## Document passage:
⟨
The concentration of sodium reflects the total body store of sodium and its relation to total body water (TBW). In both hypo- and hypernatremia, the total body store of sodium may be high, low, or normal. It is the amount of TBW relative to total body sodium that determines sodium concentration. Sodium is found in highest concentrations in the extracellular compartment and is normally maintained between 135 and 145 mEq/L.

One of the primary regulatory mechanisms is arginine vasopressin (AVP), also known as antidiuretic hormone. AVP is secreted by the posterior pituitary gland in response to the stimulation of osmoreceptors residing in the anterior hypothalamus, baroreceptors in the great vessels, and volume receptors in the left atrium. The release of AVP results in increased water absorption by the renal tubule. Osmoreceptors detect increasing osmolarity, with sodium being the primary ion responsible for extracellular osmolarity. Baroreceptors and volume receptors regulate the intravascular volume. In cases of decreasing intravascular volume and diminishing osmolarity (due to body water in excess of body sodium), the volume receptors will override the osmoreceptors, resulting in AVP secretion and water retention, despite decreasing concentrations of sodium.¹

HYPERNATREMIA

Hypernatremia is defined as serum sodium >150 mEq/L. It may result from intake of sodium in excess of water, or more commonly, from loss of water in excess of sodium (Table 82-1). Primary sodium excess is usually associated with iatrogenic causes, such as inadequately diluted infant formula, excessive sodium bicarbonate administration, or intravenous hypertonic saline administration. More frequently encountered is hypovolemic hypernatremia, in which water loss exceeds sodium loss. The most common cause in pediatrics is gastroenteritis with diarrhea and vomiting. Other causes include increased insensible water loss (i.e., fever, use of radiant warming devices, burns), diabetes mellitus (solute diuresis), or inadequate access to free water.
⟩
(Collected data entries)
⟨
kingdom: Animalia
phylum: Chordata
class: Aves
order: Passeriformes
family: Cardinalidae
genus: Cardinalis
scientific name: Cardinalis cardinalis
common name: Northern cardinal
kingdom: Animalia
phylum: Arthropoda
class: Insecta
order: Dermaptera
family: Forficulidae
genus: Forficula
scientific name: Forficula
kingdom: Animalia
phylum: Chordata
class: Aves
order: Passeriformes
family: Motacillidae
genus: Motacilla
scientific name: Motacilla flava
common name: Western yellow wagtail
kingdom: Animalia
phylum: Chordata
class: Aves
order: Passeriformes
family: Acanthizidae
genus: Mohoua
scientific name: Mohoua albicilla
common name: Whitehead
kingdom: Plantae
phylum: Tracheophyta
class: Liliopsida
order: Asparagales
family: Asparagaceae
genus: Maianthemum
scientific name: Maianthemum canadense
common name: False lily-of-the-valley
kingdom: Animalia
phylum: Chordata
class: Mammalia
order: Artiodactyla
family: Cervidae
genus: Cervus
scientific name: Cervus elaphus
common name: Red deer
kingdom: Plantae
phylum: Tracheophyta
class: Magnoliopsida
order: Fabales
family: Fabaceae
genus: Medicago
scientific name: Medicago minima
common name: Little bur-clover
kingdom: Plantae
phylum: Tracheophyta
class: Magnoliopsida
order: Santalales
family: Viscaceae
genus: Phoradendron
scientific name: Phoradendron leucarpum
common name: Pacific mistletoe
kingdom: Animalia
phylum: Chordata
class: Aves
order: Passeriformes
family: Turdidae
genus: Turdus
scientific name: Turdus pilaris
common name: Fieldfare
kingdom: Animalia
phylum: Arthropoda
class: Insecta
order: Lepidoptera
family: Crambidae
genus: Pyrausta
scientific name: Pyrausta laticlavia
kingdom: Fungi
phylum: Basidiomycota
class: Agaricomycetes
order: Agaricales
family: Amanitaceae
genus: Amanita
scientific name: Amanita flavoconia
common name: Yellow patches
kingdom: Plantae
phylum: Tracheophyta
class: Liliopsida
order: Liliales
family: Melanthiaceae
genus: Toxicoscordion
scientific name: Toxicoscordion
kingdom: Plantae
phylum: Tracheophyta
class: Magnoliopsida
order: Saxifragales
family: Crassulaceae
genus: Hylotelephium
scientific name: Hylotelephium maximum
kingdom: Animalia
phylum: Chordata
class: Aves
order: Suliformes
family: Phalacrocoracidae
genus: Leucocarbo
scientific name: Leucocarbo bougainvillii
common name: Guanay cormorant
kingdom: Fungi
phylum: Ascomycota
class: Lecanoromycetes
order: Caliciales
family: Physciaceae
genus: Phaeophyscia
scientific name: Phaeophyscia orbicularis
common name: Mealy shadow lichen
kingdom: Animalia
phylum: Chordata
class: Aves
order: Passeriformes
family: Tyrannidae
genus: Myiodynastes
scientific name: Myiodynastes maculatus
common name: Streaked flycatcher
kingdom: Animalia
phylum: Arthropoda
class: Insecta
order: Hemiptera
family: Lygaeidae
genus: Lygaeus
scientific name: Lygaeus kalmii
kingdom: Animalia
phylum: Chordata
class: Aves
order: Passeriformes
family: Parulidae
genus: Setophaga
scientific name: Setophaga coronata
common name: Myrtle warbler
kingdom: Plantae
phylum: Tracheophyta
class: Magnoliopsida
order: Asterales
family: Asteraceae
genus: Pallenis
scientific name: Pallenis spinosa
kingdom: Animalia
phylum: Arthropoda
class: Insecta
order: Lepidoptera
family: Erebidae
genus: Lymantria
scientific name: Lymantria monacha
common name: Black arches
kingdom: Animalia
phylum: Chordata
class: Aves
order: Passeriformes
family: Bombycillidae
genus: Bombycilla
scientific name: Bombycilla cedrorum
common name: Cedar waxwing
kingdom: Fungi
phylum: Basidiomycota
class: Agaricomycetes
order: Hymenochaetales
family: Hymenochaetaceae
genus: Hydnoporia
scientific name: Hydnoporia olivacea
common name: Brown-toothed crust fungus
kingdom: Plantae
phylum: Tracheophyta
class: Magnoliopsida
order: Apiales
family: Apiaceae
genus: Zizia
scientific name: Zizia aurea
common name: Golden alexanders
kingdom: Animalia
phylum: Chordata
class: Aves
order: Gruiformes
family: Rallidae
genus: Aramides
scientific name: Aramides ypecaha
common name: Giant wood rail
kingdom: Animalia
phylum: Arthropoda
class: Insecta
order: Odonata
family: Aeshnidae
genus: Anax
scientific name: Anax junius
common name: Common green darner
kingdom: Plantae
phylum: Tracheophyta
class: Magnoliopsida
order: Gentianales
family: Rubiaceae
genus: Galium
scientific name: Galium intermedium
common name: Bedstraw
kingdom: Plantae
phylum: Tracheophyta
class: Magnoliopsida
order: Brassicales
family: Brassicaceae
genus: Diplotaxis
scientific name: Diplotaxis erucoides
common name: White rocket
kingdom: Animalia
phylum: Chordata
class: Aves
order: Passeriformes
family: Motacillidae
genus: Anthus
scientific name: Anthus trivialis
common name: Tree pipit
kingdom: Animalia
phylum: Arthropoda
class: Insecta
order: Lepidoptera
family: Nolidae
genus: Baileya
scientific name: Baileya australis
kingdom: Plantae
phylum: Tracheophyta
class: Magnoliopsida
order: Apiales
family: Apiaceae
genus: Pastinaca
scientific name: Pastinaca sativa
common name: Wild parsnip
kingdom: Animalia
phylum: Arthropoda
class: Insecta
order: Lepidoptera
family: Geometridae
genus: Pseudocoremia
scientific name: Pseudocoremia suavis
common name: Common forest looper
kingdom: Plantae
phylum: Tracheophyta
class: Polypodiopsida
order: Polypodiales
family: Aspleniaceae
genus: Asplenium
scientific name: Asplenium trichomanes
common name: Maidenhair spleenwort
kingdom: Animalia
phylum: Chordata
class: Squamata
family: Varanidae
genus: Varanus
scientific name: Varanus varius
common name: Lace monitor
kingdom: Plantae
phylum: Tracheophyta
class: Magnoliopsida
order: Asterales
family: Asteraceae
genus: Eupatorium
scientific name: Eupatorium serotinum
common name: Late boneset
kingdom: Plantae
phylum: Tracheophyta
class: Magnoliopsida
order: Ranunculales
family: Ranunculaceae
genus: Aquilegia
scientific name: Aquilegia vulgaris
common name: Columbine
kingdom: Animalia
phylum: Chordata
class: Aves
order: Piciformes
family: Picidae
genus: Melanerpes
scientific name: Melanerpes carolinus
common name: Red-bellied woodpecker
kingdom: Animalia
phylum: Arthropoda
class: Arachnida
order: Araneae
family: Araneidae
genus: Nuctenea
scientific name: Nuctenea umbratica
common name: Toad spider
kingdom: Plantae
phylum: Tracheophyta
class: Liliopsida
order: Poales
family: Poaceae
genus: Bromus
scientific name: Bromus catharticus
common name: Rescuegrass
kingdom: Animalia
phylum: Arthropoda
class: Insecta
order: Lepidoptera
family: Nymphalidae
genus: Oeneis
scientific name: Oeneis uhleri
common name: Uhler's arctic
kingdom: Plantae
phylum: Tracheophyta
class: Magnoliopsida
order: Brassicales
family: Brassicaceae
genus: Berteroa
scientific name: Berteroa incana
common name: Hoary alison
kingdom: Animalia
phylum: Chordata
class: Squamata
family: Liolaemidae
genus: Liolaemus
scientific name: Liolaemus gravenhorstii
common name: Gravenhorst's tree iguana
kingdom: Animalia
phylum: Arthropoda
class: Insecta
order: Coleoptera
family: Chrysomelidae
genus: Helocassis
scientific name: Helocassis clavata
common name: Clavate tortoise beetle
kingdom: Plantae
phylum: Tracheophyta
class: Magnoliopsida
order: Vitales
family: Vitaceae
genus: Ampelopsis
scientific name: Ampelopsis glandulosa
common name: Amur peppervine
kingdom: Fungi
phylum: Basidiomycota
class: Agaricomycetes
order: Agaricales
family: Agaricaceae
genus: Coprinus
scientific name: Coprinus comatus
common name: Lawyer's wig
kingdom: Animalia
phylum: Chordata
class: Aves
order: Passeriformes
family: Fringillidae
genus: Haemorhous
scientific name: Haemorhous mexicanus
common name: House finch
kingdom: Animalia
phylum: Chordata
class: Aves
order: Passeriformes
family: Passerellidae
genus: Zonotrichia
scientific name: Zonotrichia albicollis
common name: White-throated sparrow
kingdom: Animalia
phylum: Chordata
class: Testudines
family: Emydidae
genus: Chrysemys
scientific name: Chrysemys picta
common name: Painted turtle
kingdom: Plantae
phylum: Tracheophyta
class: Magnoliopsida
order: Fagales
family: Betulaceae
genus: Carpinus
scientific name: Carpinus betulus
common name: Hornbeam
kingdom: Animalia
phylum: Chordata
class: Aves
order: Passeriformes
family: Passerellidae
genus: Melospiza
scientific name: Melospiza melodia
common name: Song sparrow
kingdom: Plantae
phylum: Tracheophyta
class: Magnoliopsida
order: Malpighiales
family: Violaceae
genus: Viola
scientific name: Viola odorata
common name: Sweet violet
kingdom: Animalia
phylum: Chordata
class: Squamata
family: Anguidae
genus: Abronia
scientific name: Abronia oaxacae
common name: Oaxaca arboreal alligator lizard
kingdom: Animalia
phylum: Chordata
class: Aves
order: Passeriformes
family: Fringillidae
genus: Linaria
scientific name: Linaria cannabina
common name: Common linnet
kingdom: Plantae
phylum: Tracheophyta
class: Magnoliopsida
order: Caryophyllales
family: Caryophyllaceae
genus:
⟩
## Exercises:
a) In the passage on sodium balance, what gland secretes arginine vasopressin?
b) Continue the passage on sodium balance from the point where it ends.

## Numbered responses:
a) The posterior pituitary gland.

b)
Diabetes insipidus (DI) is a less common cause of hypovolemic hypernatremia. The essential feature is a functional lack of AVP, resulting in urinary water loss despite increasing osmolarity and hypovolemia. It may be caused by insufficient production and release of AVP (central DI) or end-organ unresponsiveness to AVP (nephrogenic DI). Disruption of the hypothalamic–pituitary axis by tumors, head trauma, hypoxic–ischemic brain injury, or neurosurgical procedures results in central DI. It is frequently seen in children near brain death. Nephrogenic DI is a congenital (x-linked recessive) disorder in which the AVP receptors in the renal tubules are defective and unable to respond to AVP. It is present at birth and can be life-threatening if unrecognized. Inappropriately dilute urine (osmolarity <150 mOsm/L or specific gravity <1.005), serum hyperosmolarity (osmolarity >295 mOsm/L), and hypernatremia characterize both central and nephrogenic DI. In acute situations, they may be differentiated by their responsiveness (central DI) or lack thereof (nephrogenic DI) to vasopressin.